Charter Schools: Facts & Issues
Published by the
LWVAL Education Fund
April 2011

IV.   Students served by charter schools

Charter schools must be open to all students and cannot require tests to be accepted. When the number of applicants for a school is higher than the number of spaces available, the students are selected randomly by a lottery. Chartering legislation typically permits the school to give admission priority to students who have siblings attending the school, are the children of the school‘s founders, or are from an underserved or disadvantaged population.

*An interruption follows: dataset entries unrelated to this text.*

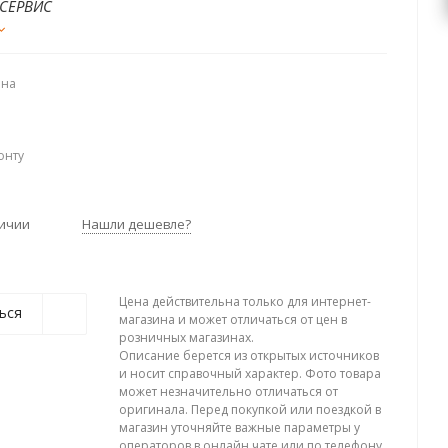
СЕРВИС
ена
онту
личии
Нашли дешевле?
Цена действительна только для интернет-
ься
магазина и может отличаться от цен в
розничных магазинах.
Описание берется из открытых источников
и носит справочный характер. Фото товара
может незначительно отличаться от
оригинала. Перед покупкой или поездкой в
магазин уточняйте важные параметры у
операторов в онлайн чате или по телефону.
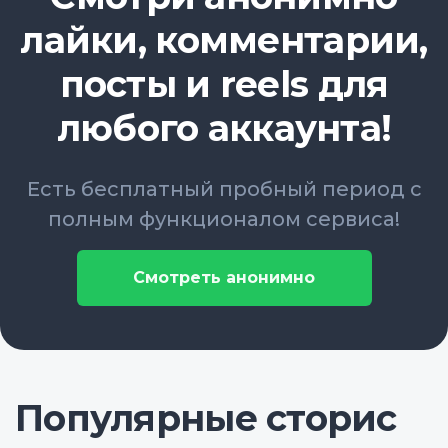
лайки, комментарии,
посты и reels для
любого аккаунта!
Есть бесплатный пробный период с
полным функционалом сервиса!
Смотреть анонимно
Популярные сторис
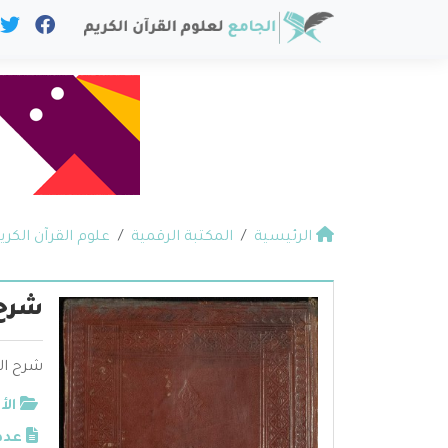
الرئيسية
المكتبة الرقمية
علوم القرآن الكري
شرح 
شرح ال
الأ
عدد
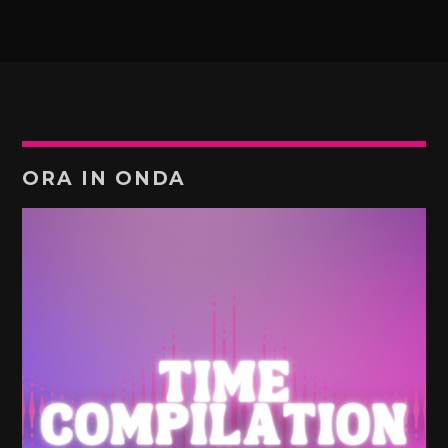
ORA IN ONDA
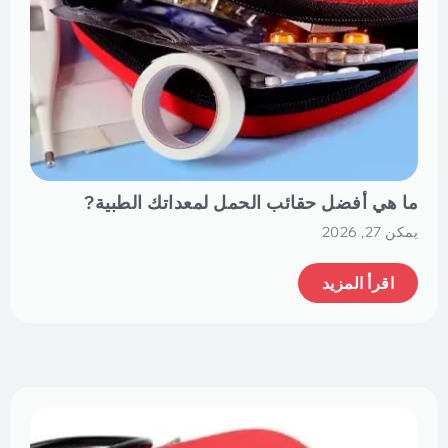
ما هي أفضل حقائب الحمل لمعداتك الطبية?
يمكن 27, 2026
اقرأ المزيد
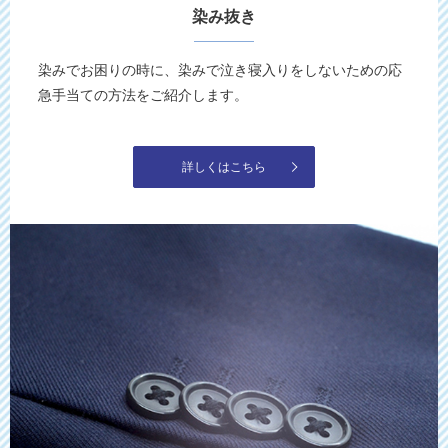
染み抜き
染みでお困りの時に、染みで泣き寝入りをしないための応
急手当ての方法をご紹介します。
詳しくはこちら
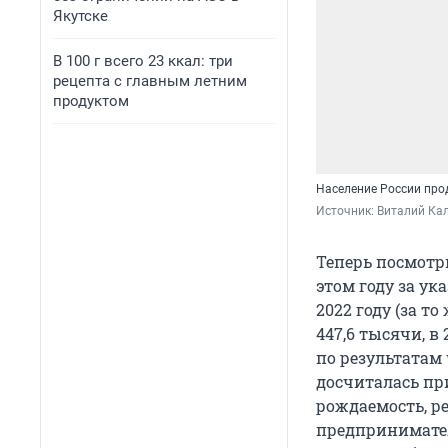
Якутске
В 100 г всего 23 ккал: три
рецепта с главным летним
продуктом
Население России про
Источник: 
Виталий Кал
Теперь посмотр
этом году за ук
2022 году (за т
447,6 тысячи, в
по результатам 
досчиталась при
рождаемость, р
предпринимател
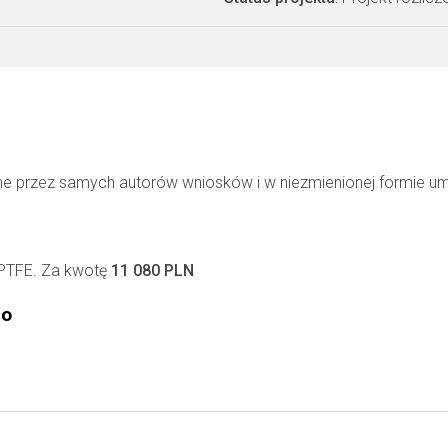
ne przez samych autorów wniosków i w niezmienionej formie u
 PTFE. Za kwotę
11 080 PLN
go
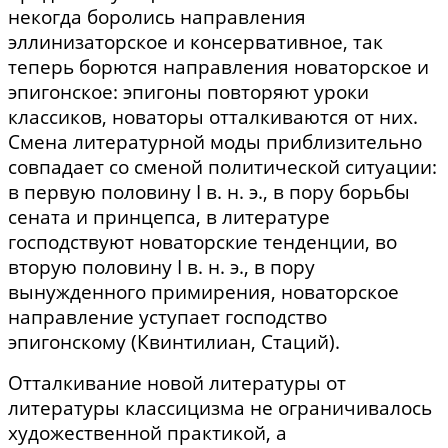
некогда боролись направления
эллинизаторское и консервативное, так
теперь борются направления новаторское и
эпигонское: эпигоны повторяют уроки
классиков, новаторы отталкиваются от них.
Смена литературной моды приблизительно
совпадает со сменой политической ситуации:
в первую половину I в. н. э., в пору борьбы
сената и принцепса, в литературе
господствуют новаторские тенденции, во
вторую половину I в. н. э., в пору
вынужденного примирения, новаторское
направление уступает господство
эпигонскому (Квинтилиан, Стаций).
Отталкивание новой литературы от
литературы классицизма не ограничивалось
художественной практикой, а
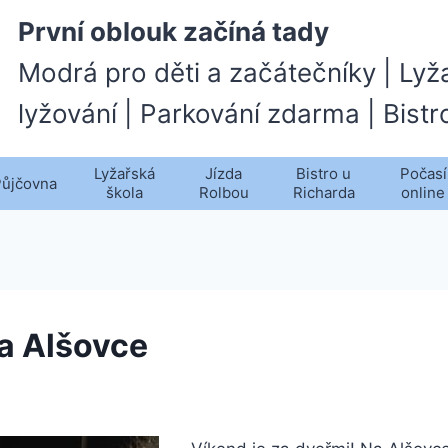
První oblouk začíná tady
Modrá pro děti a začátečníky | Lyž
lyžování | Parkování zdarma | Bistr
Lyžařská
Jízda
Bistro u
Počasí
Půjčovna
škola
Rolbou
Richarda
online
a Alšovce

The missions of charter schools are exceptionally diverse, thus making it difficult to compare them. Some are established by converting an existing school that is in danger of closing because it is not performing to standards. Others are created to address a specific area of education like the sciences, arts, or languages. The first Arabic language charter school was established in New York and Florida has a Yiddish language charter school. In Minnesota there is a charter school that serves an international population and offers both Arabic and English. Tennessee has charter schools devoted exclusively to the reenrollment of high school students who have dropped out of school. States are also creating cyber or virtual charter schools.

A League of Women Voters of New Jersey 2007 report on charter schools in the state offered these reasons as to why parents choose a charter school:12

  • students have a longer school day and year to increase learning;
  • parents perceive that charter schools provide a safer environment;
  • parents want a smaller class size for their children;
  • parents are impressed with the innovation or theme of a particular charter school;
  • parents believe that charter schools have a high expectation for academic achievement.

Charter schools do have to comply with regulations regarding state education standards, accessibility, equality, and environmental safety. Alabama‘s 2010 proposed charter school act required local school districts to provide special education services to students enrolled in charter schools on the same basis as such services are provided to students enrolled in non-charter public schools in the local school district.